Over the past few days I hit a few stumbling blocks working through some examples in Expert F# and bypassed them for the moment. The first was I could not get a sequence expression (seq { ... }) to work for the life of me in fsi. Later, I could not get some simple .NET I/O such as File.ReadAllLines to work at all (a somewhat disconcerting "error: convMethodRef: could not bind to method"). Last issue first: why can't the F# interpreter find standard .NET System.IO functionality?
A quick C# program to try and figure out what's going on:
using System;
using System.IO;public class Test {
public static void Main() {
string[] lines = File.ReadAllLines("test.dat");
foreach (string s in lines) {
Console.WriteLine(s);
}
}
}
And of course mcs fails with a telltale error:
$ mcs Test.cs
Test.cs(6,26): error CS0117: `System.IO.File' does not contain a definition for `ReadAllLines'
/Library/Frameworks/Mono.framework/Versions/1.2.6/lib/mono/1.0/mscorlib.dll (Location of the symbol related to previous error)

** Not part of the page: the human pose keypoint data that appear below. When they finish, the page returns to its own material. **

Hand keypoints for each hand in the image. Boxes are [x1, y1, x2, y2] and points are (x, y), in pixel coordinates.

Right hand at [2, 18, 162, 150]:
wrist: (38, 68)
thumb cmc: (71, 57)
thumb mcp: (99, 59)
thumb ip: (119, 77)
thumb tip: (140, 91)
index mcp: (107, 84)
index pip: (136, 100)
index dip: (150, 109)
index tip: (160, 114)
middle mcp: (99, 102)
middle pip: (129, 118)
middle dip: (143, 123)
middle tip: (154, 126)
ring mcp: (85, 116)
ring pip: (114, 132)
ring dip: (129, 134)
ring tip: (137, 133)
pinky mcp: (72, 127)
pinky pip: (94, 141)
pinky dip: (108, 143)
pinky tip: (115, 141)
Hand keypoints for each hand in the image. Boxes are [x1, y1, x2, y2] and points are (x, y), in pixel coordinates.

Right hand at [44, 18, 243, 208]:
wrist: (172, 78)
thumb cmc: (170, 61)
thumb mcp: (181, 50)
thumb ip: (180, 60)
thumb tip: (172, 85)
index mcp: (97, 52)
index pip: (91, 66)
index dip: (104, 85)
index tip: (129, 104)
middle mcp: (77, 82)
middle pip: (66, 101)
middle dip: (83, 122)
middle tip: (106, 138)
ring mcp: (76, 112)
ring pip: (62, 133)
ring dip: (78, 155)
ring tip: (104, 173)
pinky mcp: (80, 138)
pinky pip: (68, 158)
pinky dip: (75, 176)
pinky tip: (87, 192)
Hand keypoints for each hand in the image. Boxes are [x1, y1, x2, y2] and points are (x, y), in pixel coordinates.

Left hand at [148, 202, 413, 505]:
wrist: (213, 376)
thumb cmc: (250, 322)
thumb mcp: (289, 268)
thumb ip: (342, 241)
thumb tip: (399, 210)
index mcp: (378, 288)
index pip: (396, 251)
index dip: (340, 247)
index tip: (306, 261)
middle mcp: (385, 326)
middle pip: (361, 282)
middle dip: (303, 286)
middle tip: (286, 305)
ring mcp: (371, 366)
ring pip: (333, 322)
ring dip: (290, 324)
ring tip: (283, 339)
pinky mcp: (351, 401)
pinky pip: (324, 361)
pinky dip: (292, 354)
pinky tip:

Compilation failed: 1 error(s), 0 warnings
A little digging and it turns out gmcs invokes the .NET 2.0 world and this is where the missing functionality lives. It's never this easy of course, since the F# interpreter (fsi) seems to be stuck pointing to the .NET 1.x world. After more digging I found a thread on hubFS that discusses this very problem and a resolution. Everything (so far) that was broken now works fine... except for some reason running fsi-old.exe messes with my terminal and now I need to ctrl-h to backspace. Another issue to resolve on some other day.
It is going to take some time to get comfortable with this unfamiliar world.